**Extrait choisi:**
■ ■ ■ ■ ■

En faisant de l’Iran l’adversaire principal, les États-Unis n’aident-ils pas dans les faits le djihadisme sunnite, et notamment Al-Qaida ?

Al-Qaida aurait gagné la guerre contre le terrorisme ? Que signifie ce blasphème ? Absurde ! C’est la réponse réflexe de la plupart des observateurs : ils estiment que dix-huit ans après le 11 septembre 2001, les États-Unis ont réduit Al-Qaida à sa plus simple expression. Selon eux, les dernières opérations contre l’organisation d’Oussama Ben Laden comme le bombardement d’Al-Qaida à Idlib le 31 août 2019 tiennent plutôt du nettoyage final. Mais n’est-ce pas là une lecture superficielle de la situation ?

Jusqu’à ce que le président américain Donald Trump annule (temporairement ?) l’accord, l’anniversaire du 11-Septembre devait coïncider avec un compromis conclu entre Washington et les talibans : les États-Unis se retireraient d’Afghanistan en échange de l’assurance que les troupes américaines ne seraient pas attaquées au cours de leur départ, et que les talibans ne soutiendraient pas à l’avenir des groupes comme Al-Qaida. Les discussions autour de cet accord putatif tournent principalement autour de la question de savoir si les talibans respecteront leurs promesses. Mais il y a une question plus importante : les talibans peuvent attaquer ou non les troupes américaines, mais pourquoi Al-Qaida voudrait-elle attaquer les États-Unis depuis l’Afghanistan ? Ou de n’importe où ? Les États-Unis n’ont-ils pas fini par s’aligner sur les objectifs qui tiennent le plus à cœur à Al-Qaida ?

■ ■ ■ ■ ■

**Documents sources:**

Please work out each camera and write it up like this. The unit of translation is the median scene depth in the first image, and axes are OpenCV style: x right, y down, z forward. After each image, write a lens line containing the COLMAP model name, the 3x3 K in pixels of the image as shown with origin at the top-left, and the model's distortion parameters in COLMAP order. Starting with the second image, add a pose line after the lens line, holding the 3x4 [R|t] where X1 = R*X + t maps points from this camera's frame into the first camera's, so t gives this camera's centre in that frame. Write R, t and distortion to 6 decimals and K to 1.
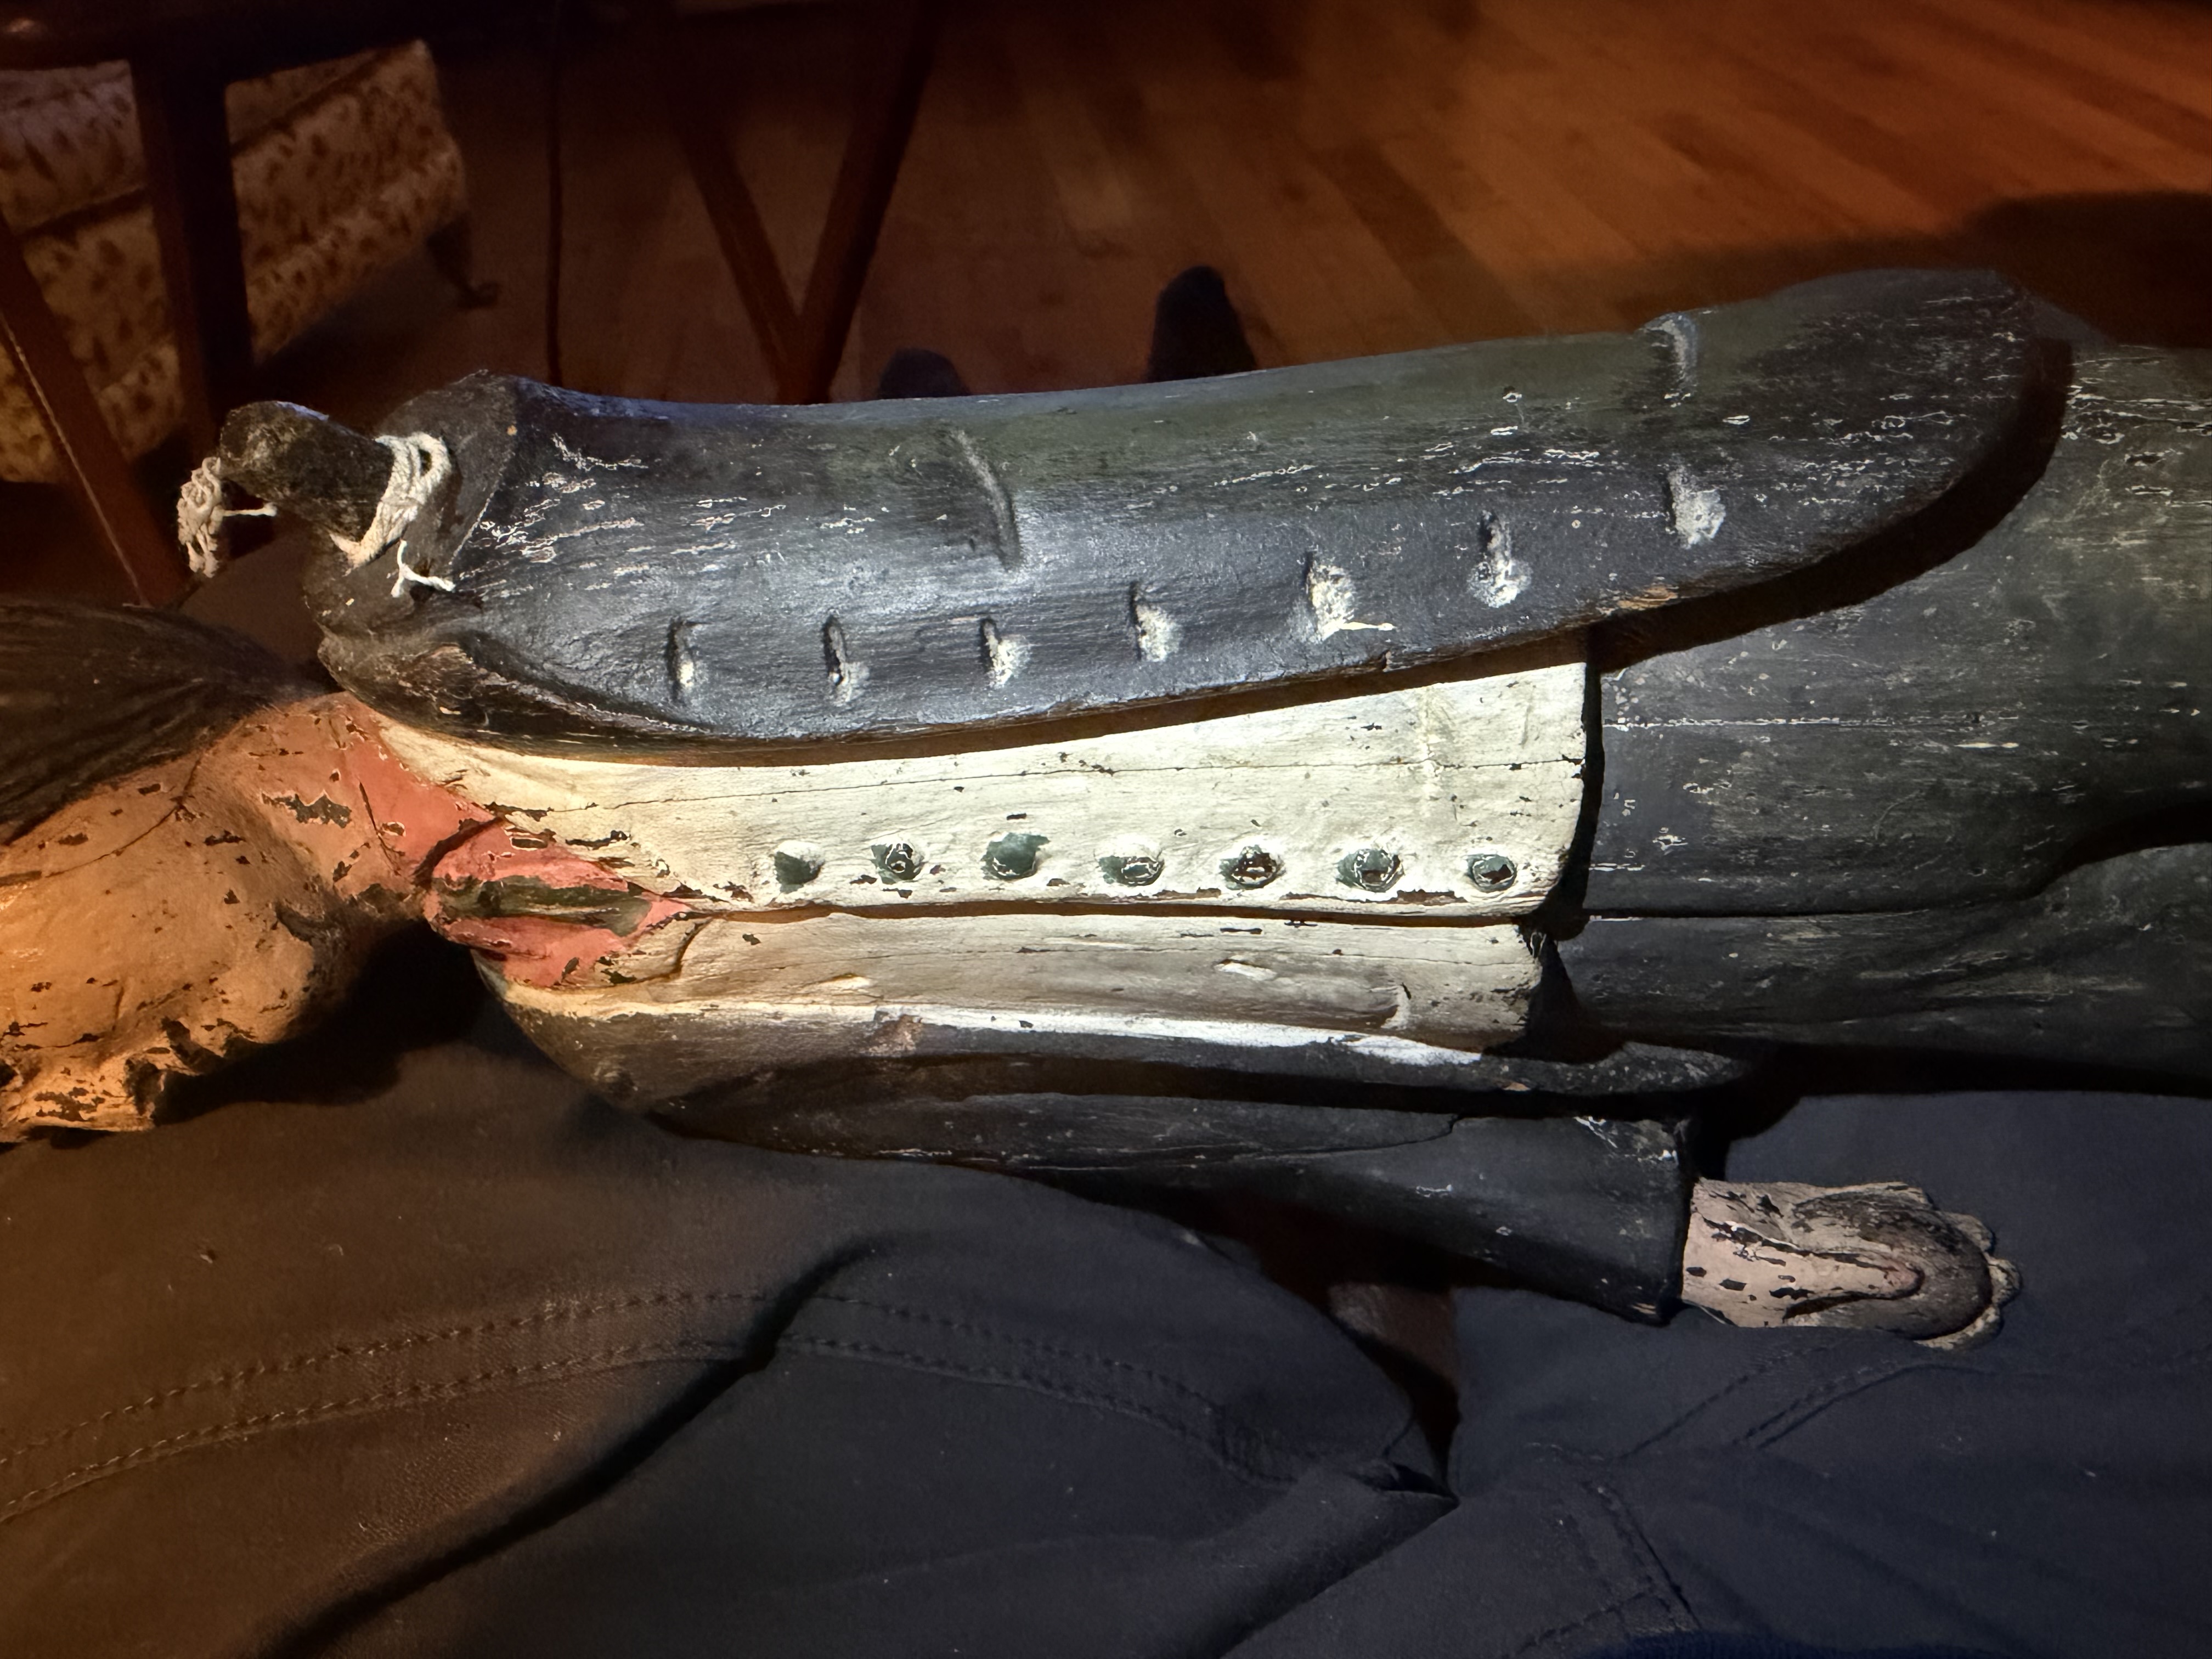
lens RADIAL K [[1560.4, 0, 1104.7], [0, 1560.4, 827.8], [0, 0, 1]] dist [0.002546, 0.003452]
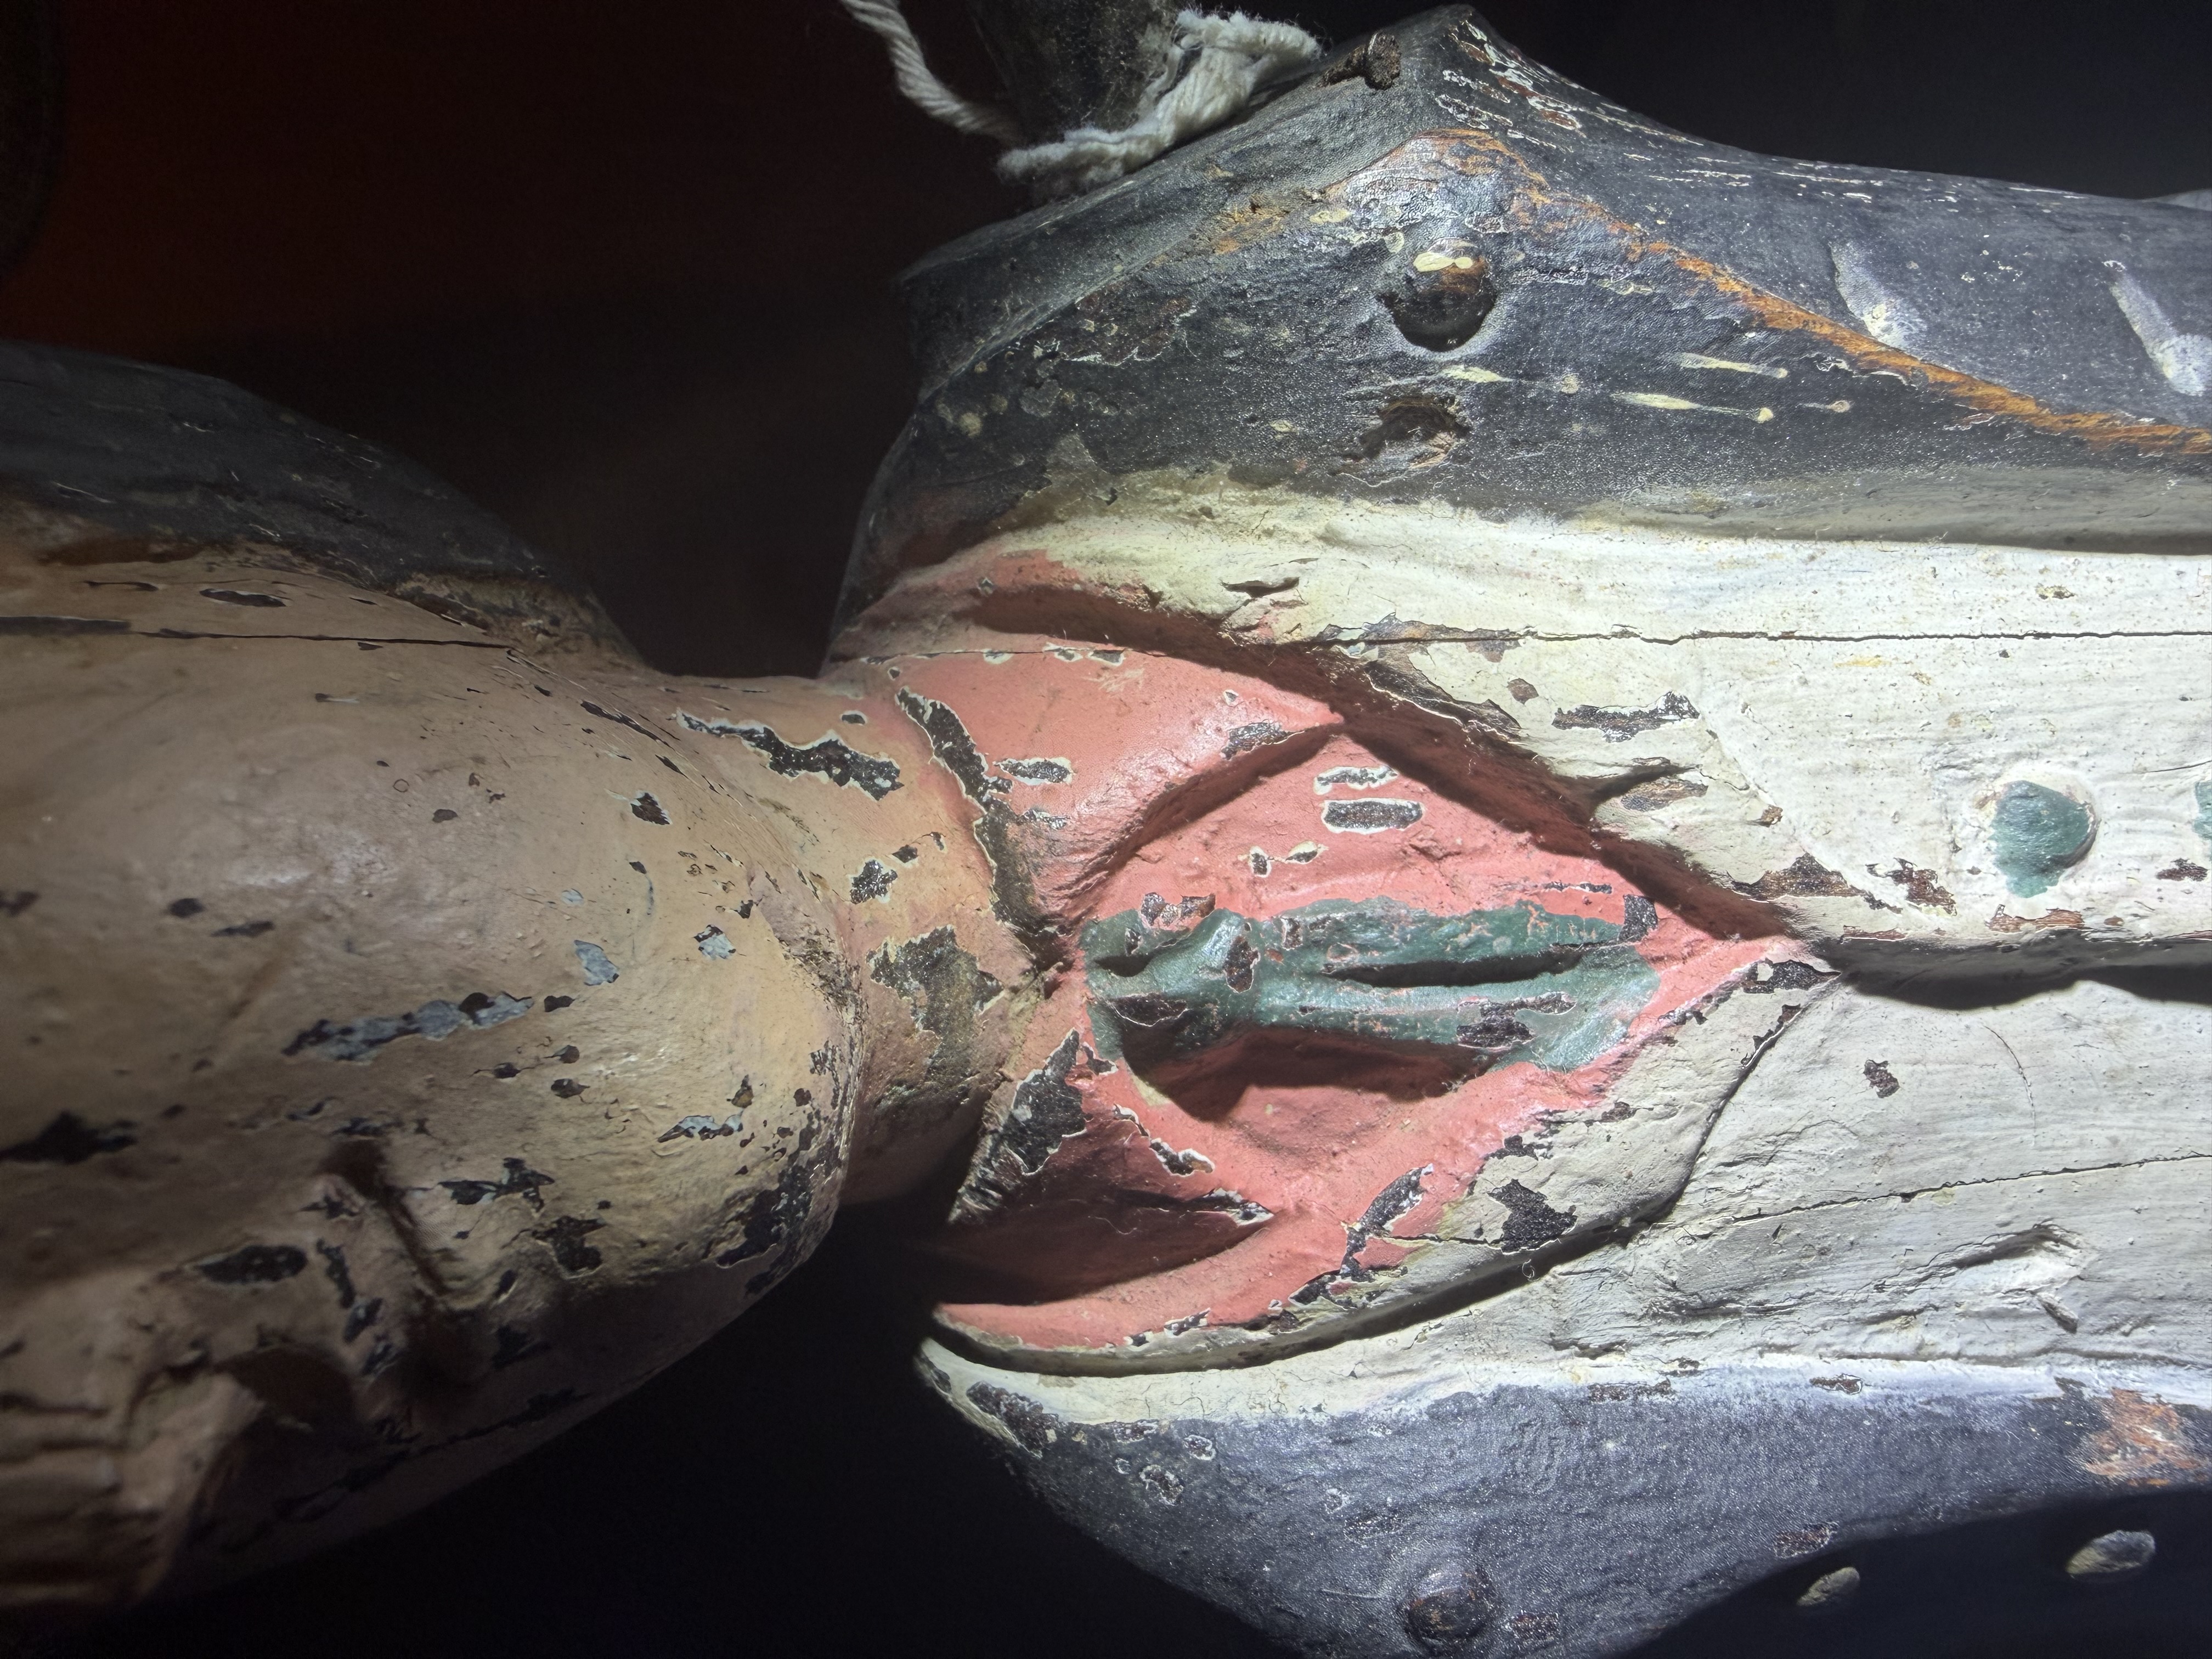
lens RADIAL K [[1560.4, 0, 1133.6], [0, 1560.4, 882.7], [0, 0, 1]] dist [0.002546, 0.003452]
pose [[0.980918, 0.056561, 0.186012, -0.509104], [0.074631, 0.773909, -0.628885, 0.280239], [-0.179527, 0.630767, 0.754920, 0.716559]]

■ ■ ■ ■ ■

Reprenez l'extrait sur Al-Qaida et la guerre contre le terrorisme en enchaînant directement après sa dernière phrase. Le listing constitue un matériau à part, sans lien avec l'extrait.

Une convergence d’intérêts

Et quels sont ces objectifs ? Laissons de côté la défaite de son rival, l’organisation de l’État islamique (OEI), même si les États-Unis ont fait à Al-Qaida — certes involontairement — une immense faveur en éliminant largement de la scène son plus grand concurrent pour le recrutement et le financement. Plus précisément, qu’en est-il de ses objectifs : combat contre l’Iran, contre les chiites, contre le gouvernement syrien, le Hezbollah et les houthistes, et en général création d’une situation plus favorable à l’extrémisme sunnite au Proche-Orient ?

« L’Iran est la nation terroriste numéro un » : avec ce mantra, Donald Trump n’a-t-il pas détourné l’attention du terrorisme sunnite, bête noire incontestée des États-Unis au cours des dix premières années qui ont suivi le 11-Septembre ? De son côté, Al-Qaida n’a-t-elle pas abandonné une grande partie de son orientation anti-occidentale, et ne s’est-il pas concentré sur ce qu’il considère comme une hérésie dans l’islam, le chiisme et ses dérivés ?

Regardez l’absence de réaction d’Al-Qaida à l’annonce récente des États-Unis, qui vont envoyer à nouveau des troupes en Arabie saoudite, en réponse à « la menace iranienne ». Une telle présence militaire a été pourtant un catalyseur important pour le mouvement de Ben Laden. Dans la période qui a précédé et suivi la première guerre américaine contre l’Irak en 1991, les États-Unis ont envoyé des milliers de soldats sur la terre sainte de l’islam, ce qui fut à l’époque considéré comme un anathème par de nombreux musulmans. Aujourd’hui, cette perspective suscite à peine un haussement de sourcils, tant le peuple saoudien et les sunnites ont été conditionnés à penser que leur ennemi c’est l’Iran, et non Israël ni son protecteur, les États-Unis.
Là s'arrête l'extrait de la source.